Ульрих Куттель, правда, кивнул головой, но явно остался при своём мнении.
– Кем были его родители? Откуда он взялся?
– Он вырос в Кобленце, – ответил Ловефелл. – Судя по свободе произношения, навыкам чтения и письма, а также знанию латыни, он, должно быть, происходит из достаточно богатого дома.
– Так ты даже не знаешь, из какой псарни происходит это щенок. – Куттель неодобрительно причмокнул. – Я не узнаю тебя, Арнольд. Обычно ты отличался осторожностью суждений и поступков, а не заносчивой поспешностью.
Ловефеллу не понравилось направление, которое принимал разговор, но он промолчал, поскольку не хотел обидеть начальника Академии. Он не хотел ему приказывать, а хотел убедить в своей правоте.
– У меня есть несколько дел в Кобленце, и я могу при оказии разобраться с проблемой, которая тебя так интригует. Сочтёшь ли ты это удовлетворительным решением?
– Не лучше ли расспросить парня?
Ловефелл отрицательно покачал головой.
– Он не относится к людям, которые свою жизнь выкладывают другим, словно угощение. А ранее я заверил его, что те, кто попадает в Академию, получают новую жизнь и новое имя. В конце концов, как правило, мы не спрашиваем людей, откуда они к нам приходят, лишь с чем они к нам пришли. Разве не так, Ульрих? Разве наш Господь, с которого все мы должны брать пример, спрашивал о чём-нибудь Невиуса Макрона, когда тот открыл перед ним врата Рима?
– Мной движет не праздное любопытство...
– Я знаю, – прервал его Ловефелл, – и обещаю, что я исследую дело с глубочайшим вниманием, а затем поделюсь с тобой информацией и предоставлю свободу в принятии решения, каким бы это решение ни было.
– Хорошо, – согласился начальник Академии. – Это справедливое решение. Но скажи мне честно: ты пытался, не так ли?
Ловефелл рассмеялся.
– Конечно, я попытался, старый лис. Разум парня практически не поддаётся влиянию. Это очень, очень большое преимущество в перспективе битв, ожидающих его в качестве инквизитора. Я мог бы проникнуть в его память и достать даже до самых дальних воспоминаний, но, боюсь, таким образом я мог бы одновременно нанести ему ущерб, который значительно превысил бы ожидаемую прибыль. Алмазы следует шлифовать с высочайшей точностью.

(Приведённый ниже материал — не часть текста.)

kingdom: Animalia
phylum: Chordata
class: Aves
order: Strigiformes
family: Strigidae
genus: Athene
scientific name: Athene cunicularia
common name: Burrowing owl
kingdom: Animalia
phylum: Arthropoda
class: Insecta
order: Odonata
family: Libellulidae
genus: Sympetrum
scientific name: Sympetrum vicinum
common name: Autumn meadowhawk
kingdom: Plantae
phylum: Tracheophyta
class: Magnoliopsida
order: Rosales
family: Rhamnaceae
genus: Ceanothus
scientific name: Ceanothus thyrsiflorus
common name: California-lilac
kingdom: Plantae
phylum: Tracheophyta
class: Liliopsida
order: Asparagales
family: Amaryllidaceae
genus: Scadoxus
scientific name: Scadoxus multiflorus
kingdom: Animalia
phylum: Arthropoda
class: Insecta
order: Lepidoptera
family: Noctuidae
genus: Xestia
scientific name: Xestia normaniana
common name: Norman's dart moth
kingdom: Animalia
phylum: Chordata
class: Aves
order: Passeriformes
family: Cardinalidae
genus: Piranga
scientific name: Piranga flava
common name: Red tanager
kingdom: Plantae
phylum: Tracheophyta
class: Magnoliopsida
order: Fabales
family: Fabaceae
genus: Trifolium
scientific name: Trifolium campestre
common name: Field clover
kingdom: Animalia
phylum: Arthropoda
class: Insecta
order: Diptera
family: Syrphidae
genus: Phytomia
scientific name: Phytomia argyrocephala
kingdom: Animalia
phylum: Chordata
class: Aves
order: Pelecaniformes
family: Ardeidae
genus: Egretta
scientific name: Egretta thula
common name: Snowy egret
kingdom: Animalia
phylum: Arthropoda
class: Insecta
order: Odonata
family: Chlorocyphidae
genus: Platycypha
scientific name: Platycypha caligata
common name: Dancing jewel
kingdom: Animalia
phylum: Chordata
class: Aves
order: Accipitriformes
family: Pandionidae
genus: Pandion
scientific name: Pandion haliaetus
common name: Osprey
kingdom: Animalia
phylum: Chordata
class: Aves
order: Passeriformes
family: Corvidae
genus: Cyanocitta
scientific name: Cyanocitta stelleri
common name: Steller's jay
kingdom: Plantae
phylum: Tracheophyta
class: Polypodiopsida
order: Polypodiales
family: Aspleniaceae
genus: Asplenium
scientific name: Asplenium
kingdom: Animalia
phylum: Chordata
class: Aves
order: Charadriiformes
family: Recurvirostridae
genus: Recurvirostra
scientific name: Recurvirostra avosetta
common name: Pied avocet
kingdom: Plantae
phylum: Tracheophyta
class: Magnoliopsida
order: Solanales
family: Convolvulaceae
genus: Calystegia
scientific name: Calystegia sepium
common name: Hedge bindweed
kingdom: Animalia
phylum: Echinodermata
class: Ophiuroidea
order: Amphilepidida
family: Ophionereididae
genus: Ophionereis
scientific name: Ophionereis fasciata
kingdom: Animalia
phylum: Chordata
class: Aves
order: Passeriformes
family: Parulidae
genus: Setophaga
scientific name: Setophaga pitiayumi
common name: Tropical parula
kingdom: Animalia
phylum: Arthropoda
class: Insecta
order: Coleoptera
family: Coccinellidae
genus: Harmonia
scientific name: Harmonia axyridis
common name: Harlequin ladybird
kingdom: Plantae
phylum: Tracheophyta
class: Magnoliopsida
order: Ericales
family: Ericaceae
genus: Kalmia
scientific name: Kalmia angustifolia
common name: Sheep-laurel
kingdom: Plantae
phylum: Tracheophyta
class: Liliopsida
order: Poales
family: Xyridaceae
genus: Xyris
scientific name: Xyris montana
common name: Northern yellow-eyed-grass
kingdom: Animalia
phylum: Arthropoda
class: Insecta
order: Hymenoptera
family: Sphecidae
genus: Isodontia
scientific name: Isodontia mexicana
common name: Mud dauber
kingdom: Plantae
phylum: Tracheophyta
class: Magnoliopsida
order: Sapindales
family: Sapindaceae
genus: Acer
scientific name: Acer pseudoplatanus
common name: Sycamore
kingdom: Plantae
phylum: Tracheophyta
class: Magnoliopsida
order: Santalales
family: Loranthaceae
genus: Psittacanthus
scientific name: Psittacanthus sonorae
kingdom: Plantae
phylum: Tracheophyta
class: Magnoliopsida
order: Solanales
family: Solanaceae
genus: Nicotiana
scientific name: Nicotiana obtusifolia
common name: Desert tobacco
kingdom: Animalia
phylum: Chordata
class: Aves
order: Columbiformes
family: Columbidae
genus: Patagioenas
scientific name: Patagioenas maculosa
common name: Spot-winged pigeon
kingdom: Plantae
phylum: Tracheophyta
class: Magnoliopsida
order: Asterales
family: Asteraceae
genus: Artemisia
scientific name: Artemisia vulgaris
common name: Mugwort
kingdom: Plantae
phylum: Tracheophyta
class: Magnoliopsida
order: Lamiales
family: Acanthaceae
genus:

Ульрих пожал плечами, словно хотел дать понять, что прекрасно осознаёт этот факт и что он последний человек, которому надо объяснять подобные очевидности.
– Если ты считаешь, что расследование прошлого Мордимера окажется более полезным, я оставляю тебе полную свободу, – сказал он.
* * *
Ловефелл соврал, что в Кобленце его ждут какие-то дела. В действительности ему было делать нечего в городе, но его и не ограничивали никакие сроки или задачи. Он без проблем мог бы посетить город и потратить день или два на розыски семьи Мордимера. Пока у него была одна зацепка: он знал, что мальчик провёл некоторое время в монастыре, и был почти уверен, что это был монастырь Меча Господня, а значит, его там должны помнить. Ба, если там прилично велись регистрационные книги, то почти со стопроцентной вероятностью в них были записаны его имя и фамилия, как записывали имена всех, кто находился на монастырском иждивении.